Oh, to be young and strong again.
And every other doorway on the ship had that same 3" lip. And their were 3 or 4 steps down into the dining room, with no ramp. This last is actually what sold me on cruising. Our first time to the dining room, upon seeing the wheelchair, the Maitre d' snapped his fingers and 4 busboys came running, to lift my brother, and his chair and carry him down the steps. For the next seven days, 3 times a day, we were met at the door by staff, waiting to carry him. Now, THAT is service.
Needless to say, we had a great time, despite it all.
Now, fast forward to 2007. Me and my brother cruised Hawaii on NCL's Pride of Hawaii. Upon arriving at the dock, we were escorted to a special line for handicapped passengers, and got on the boat in about 30 minutes. Whereupon we found our wheelchair accessible cabin, with a 36" doors at the entry and the bathroom, about 300 s.f., nicely arranged for easy access. And the various home medical items I had arranged to rent got to the stateroom before we did. In a week, I found one door with a lip, and there were ramps into every dining room and lounge that needed it, as well as a section of the main theatre where wheelchairs could park and see the stage.

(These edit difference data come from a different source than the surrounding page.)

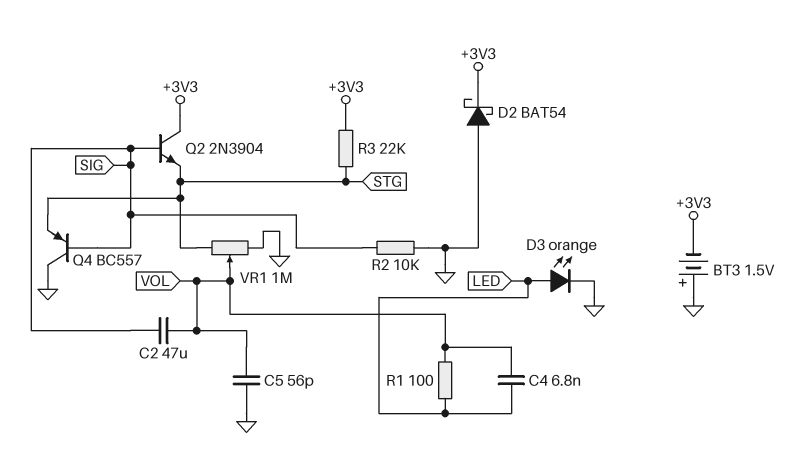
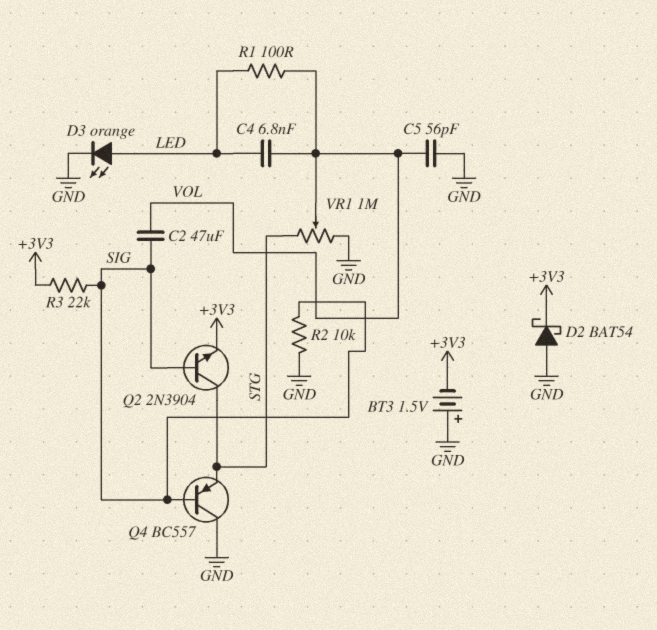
Q2: NPN 2N3904 (B SIG, C +3V3, E STG) -> NPN 2N3904 (B SIG, C STG, E +3V3)
R3: 22k (+3V3, STG) -> 22k (+3V3, SIG)

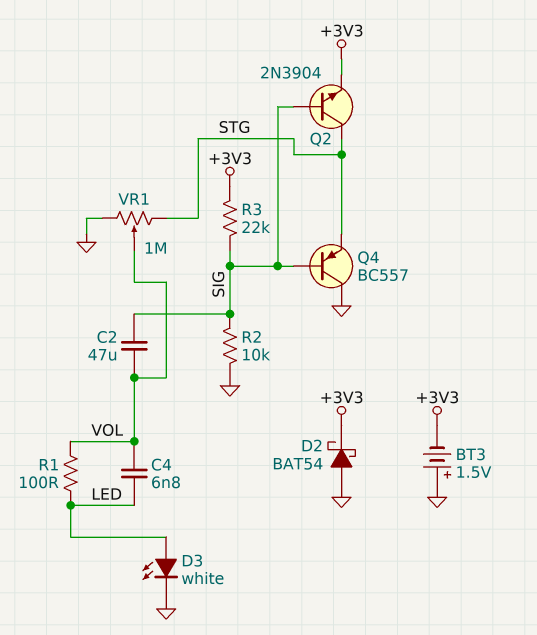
C5: 56pF (GND, VOL) -> none
D3: LED orange (A LED, K GND) -> LED white (A LED, K GND)

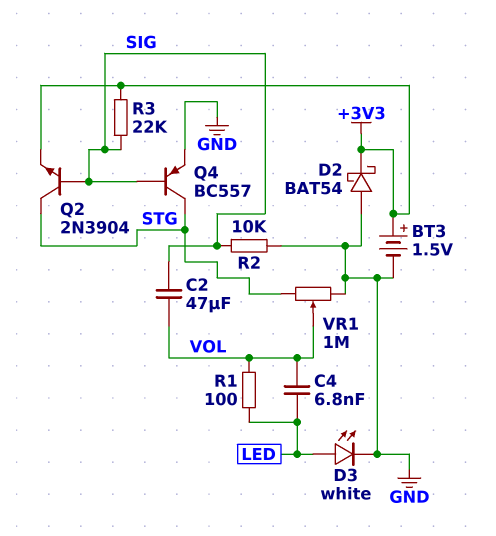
BT3: 1.5V (plus GND, minus +3V3) -> 1.5V (plus +3V3, minus GND)
Q4: PNP BC557 (B SIG, C GND, E STG) -> PNP BC557 (B SIG, C STG, E GND)

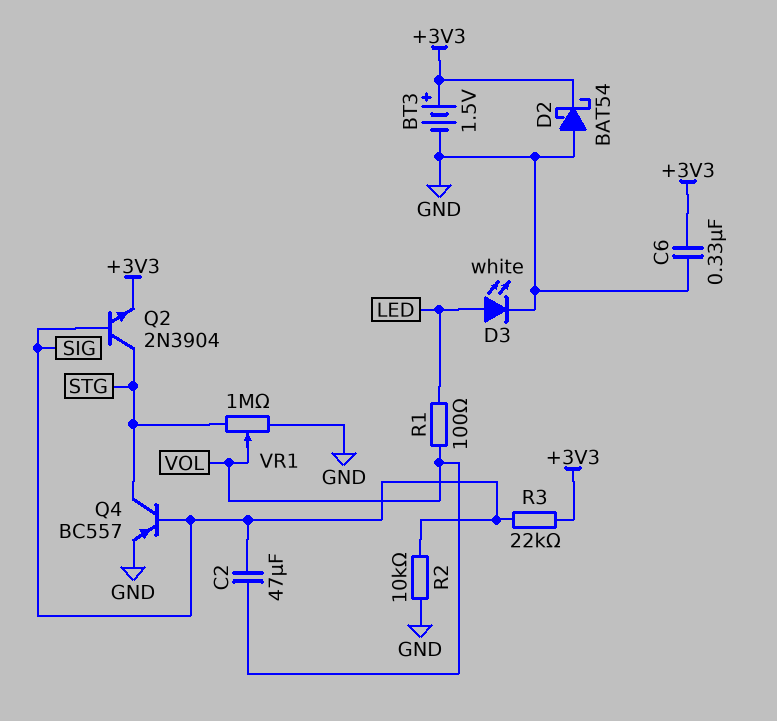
C4: 6.8nF (LED, VOL) -> none
C6: none -> 330nF (+3V3, GND)

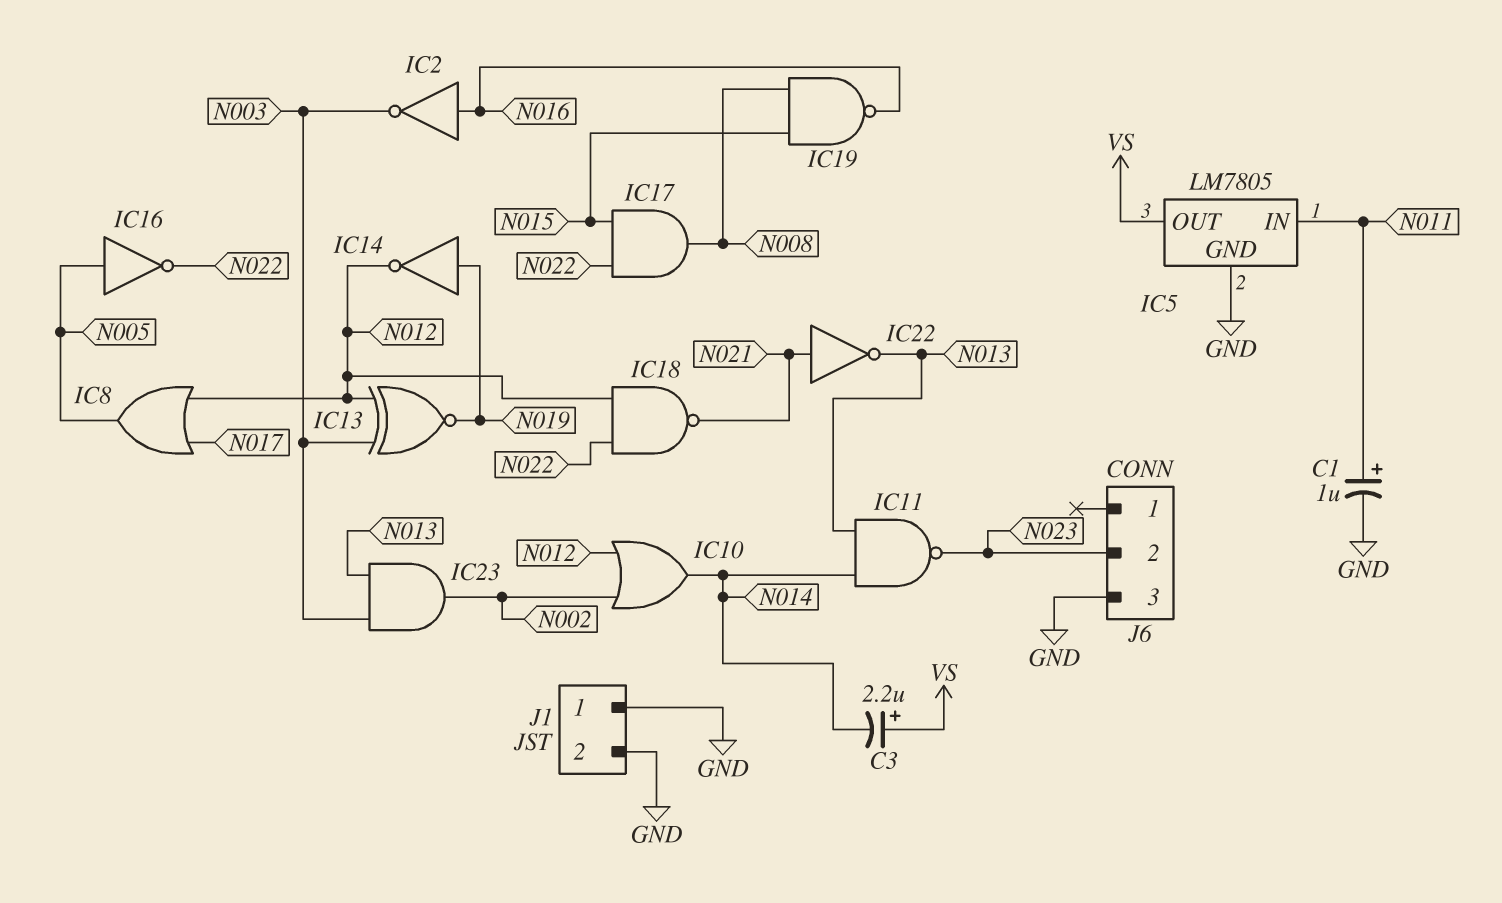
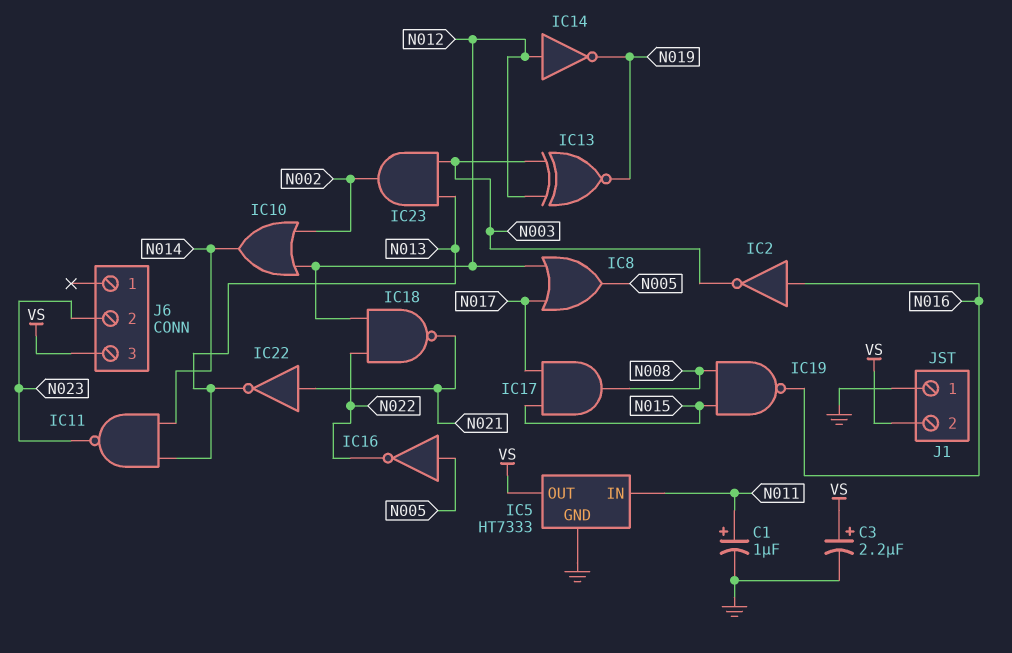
C3: 2.2uF (plus VS, minus N014) -> 2.2uF (plus VS, minus GND)
IC5: LM7805 -> HT7333
IC14: NOT (in N019, out N012) -> NOT (in N012, out N019)
IC17: AND (in N015, in N022, out N008) -> AND (in N015, in N017, out N008)
J1 pin 2: GND -> VS
J6 pin 3: GND -> VS

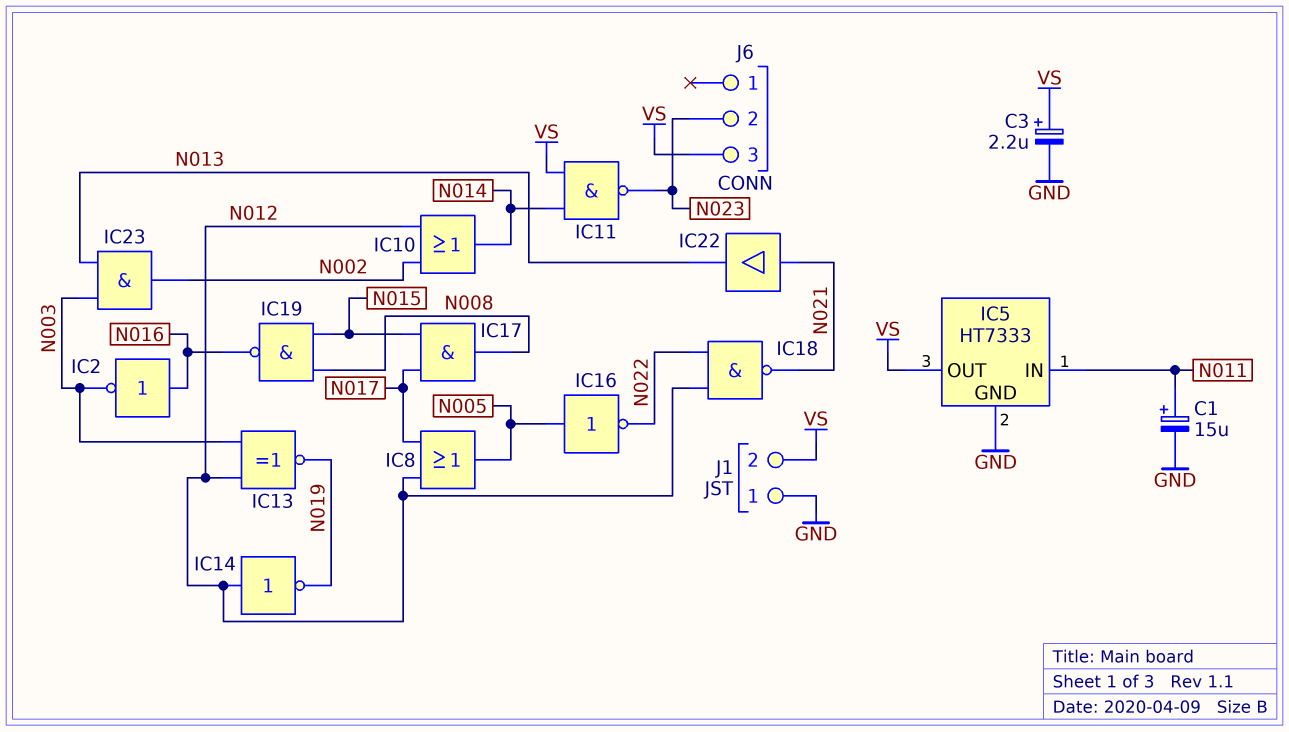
C1: 1uF (plus N011, minus GND) -> 15uF (plus N011, minus GND)
IC11: NAND (in N013, in N014, out N023) -> NAND (in N014, in VS, out N023)
IC22: NOT (in N021, out N013) -> buffer (in N021, out N013)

Over the course of many cruises from 1983 to 2007, we have seen a steady evolution of ships to become ever more accessible. Cruise lines seem much more cognizant of the needs of ALL passengers than hotels, airlines, or any other segment of the travel industry. Combine that with the level of service on even a budget cruise, compared to lackadaisical hotel staff, and downright hostile airlines, and it is easy to see why, when potential clients with various disabilities ask me about the best vacation choices I nearly always recommend cruising.